The family, for close to a year, has been financially dependent on Bishwadeep, who works with a catering company, and Krishnendu, who is employed with a pharmacy. For six months before the Amby factory was shut, Das was not paid his salary of Rs 12,000 (he joined HM in 1983 at Rs 5,000 a month). His sons earn “paltry” amounts too, he says.
“We stopped eating fish long ago. Now we buy coarse rice and less food. We are afraid of medical emergencies as there is no financial support,” says Bishwadeep.
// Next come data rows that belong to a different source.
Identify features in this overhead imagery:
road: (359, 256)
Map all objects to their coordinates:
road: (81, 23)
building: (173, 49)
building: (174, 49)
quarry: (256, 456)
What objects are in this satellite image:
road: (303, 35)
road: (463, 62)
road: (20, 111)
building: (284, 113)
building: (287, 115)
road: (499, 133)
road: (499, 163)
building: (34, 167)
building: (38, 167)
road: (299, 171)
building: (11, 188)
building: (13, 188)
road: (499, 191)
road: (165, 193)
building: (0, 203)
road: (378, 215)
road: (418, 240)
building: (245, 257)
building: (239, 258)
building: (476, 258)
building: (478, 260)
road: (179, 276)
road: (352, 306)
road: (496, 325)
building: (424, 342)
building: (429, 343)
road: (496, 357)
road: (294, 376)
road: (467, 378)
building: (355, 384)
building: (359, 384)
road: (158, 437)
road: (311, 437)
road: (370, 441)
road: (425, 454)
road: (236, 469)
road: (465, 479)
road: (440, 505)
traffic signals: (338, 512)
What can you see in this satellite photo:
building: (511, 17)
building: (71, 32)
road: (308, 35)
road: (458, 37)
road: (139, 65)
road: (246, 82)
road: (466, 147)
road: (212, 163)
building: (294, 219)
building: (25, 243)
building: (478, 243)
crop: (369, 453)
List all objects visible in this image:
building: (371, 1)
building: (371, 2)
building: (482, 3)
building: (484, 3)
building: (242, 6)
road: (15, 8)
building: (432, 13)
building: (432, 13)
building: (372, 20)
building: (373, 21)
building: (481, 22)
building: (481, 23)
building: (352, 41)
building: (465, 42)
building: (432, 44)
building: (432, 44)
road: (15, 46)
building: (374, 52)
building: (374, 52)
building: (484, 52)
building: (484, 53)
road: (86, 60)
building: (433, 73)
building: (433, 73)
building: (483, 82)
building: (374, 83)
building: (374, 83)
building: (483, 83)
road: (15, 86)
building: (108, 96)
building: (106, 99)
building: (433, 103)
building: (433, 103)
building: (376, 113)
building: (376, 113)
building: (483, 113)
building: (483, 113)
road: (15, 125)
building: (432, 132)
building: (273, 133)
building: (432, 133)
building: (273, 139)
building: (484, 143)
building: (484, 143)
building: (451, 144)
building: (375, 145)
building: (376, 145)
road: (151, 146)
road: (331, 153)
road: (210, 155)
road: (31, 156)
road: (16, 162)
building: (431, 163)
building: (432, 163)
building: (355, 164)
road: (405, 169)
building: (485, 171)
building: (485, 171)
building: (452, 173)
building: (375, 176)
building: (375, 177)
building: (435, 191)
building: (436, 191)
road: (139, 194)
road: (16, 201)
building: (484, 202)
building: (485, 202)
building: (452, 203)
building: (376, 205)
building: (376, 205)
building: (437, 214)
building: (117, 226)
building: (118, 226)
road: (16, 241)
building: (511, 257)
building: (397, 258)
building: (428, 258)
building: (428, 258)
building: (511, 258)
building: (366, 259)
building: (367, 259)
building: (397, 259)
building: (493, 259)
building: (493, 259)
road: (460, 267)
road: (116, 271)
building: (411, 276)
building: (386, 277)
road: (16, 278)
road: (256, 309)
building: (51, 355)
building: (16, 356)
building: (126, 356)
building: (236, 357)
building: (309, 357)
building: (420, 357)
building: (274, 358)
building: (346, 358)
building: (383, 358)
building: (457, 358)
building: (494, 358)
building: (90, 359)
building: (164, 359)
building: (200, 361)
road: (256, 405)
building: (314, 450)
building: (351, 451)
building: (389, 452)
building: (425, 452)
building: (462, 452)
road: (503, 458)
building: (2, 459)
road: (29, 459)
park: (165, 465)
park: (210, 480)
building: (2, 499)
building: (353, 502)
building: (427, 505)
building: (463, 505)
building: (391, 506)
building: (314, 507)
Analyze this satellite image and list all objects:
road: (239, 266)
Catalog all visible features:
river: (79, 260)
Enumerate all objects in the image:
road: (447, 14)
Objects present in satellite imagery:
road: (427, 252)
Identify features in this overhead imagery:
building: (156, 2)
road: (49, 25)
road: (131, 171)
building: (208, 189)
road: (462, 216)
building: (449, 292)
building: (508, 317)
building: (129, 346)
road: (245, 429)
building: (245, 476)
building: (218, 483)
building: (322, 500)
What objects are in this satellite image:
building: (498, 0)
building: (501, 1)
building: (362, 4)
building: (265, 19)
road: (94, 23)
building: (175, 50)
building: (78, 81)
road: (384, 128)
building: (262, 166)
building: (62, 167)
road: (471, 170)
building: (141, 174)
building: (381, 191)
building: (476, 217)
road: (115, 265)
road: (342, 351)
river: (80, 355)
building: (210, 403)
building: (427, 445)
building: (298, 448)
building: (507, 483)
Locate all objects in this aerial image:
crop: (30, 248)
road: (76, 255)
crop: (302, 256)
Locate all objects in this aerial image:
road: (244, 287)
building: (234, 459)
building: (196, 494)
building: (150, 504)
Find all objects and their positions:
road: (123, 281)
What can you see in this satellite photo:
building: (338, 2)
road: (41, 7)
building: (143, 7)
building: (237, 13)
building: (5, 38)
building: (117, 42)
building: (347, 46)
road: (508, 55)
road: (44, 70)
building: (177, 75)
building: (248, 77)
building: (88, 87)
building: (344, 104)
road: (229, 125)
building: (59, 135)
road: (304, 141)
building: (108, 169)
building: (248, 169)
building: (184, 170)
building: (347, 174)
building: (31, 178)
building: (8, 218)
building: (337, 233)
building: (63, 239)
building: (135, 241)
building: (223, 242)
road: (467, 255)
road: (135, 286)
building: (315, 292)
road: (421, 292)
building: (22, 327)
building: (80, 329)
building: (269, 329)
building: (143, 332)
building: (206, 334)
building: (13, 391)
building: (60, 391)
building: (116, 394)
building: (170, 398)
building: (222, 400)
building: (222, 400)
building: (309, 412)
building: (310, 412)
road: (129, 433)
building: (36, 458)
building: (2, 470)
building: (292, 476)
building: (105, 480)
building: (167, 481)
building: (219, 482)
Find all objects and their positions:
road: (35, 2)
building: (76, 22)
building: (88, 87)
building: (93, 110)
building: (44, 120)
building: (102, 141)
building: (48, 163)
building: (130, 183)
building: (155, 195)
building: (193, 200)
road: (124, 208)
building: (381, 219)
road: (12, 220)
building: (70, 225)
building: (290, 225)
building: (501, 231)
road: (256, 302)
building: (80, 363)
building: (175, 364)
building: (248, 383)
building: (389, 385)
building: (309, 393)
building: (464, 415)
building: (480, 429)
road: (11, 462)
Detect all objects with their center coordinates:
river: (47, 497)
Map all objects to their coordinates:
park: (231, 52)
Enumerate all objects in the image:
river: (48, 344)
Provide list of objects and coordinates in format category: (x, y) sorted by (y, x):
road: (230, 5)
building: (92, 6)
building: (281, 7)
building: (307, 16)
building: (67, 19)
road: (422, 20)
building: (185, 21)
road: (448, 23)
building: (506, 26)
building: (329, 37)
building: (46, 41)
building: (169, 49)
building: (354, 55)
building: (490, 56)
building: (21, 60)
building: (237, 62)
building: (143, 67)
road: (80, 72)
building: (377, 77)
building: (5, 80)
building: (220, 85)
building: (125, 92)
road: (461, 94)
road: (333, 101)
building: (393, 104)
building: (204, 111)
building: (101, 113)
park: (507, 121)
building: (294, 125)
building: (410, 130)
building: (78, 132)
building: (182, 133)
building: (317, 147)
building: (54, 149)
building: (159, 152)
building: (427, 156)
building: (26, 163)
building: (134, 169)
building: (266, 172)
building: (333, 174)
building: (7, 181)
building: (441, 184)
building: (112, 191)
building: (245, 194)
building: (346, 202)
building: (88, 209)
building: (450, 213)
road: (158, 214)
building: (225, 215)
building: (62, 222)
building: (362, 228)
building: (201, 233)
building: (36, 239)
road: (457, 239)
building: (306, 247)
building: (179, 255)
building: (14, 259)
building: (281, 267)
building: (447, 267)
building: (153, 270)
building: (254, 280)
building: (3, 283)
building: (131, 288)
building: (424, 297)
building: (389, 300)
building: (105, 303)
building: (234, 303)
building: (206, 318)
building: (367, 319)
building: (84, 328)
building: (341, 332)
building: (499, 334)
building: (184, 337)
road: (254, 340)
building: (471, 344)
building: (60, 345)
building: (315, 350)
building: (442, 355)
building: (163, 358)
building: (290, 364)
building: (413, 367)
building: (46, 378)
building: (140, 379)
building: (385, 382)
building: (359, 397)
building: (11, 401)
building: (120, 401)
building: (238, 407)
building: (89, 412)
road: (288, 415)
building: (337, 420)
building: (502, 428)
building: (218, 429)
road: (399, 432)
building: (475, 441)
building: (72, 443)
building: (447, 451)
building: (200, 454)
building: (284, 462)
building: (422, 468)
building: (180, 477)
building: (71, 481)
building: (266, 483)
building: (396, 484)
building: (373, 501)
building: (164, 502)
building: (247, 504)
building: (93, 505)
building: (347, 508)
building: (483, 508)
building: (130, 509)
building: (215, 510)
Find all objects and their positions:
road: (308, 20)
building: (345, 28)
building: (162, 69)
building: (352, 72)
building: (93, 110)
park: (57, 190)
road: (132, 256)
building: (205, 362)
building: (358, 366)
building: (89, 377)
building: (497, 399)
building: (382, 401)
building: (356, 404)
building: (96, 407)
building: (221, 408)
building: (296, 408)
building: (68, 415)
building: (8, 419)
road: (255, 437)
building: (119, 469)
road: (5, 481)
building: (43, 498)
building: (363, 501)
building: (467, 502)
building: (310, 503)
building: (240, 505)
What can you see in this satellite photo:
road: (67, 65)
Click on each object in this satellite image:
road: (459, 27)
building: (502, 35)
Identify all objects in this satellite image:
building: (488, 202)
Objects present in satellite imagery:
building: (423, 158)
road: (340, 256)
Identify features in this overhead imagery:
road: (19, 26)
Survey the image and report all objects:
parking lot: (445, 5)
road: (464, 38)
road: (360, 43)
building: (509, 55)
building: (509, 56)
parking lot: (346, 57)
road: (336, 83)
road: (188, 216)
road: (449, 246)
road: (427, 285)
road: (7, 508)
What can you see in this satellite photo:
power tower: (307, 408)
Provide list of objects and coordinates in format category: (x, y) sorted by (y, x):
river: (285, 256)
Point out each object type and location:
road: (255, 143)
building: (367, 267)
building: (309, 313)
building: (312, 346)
Around Rs 18,000 was spent to treat Das’s stroke, and Rs 70,000 more is needed for his pacemaker. “We have no idea how to get the money,” he says.
By evening, Das heads out to the homes of former colleagues. Over puffed rice and fritters, they talk about what the union members and ministers have been doing to try get the factory re-opened.
“I don’t know if I and the other workers would get provident fund and gratuity money,” says Das.
While some workers are despondent, others keep their hopes up. They relive old memories and laugh. “We don’t crib, we always talk positively, like how people are working to bring back the glorious days of Hind Motors when workers would work in three shifts, round the clock, to produce shiny Ambys. We know we are hoping against hope but we still hope,” Das says.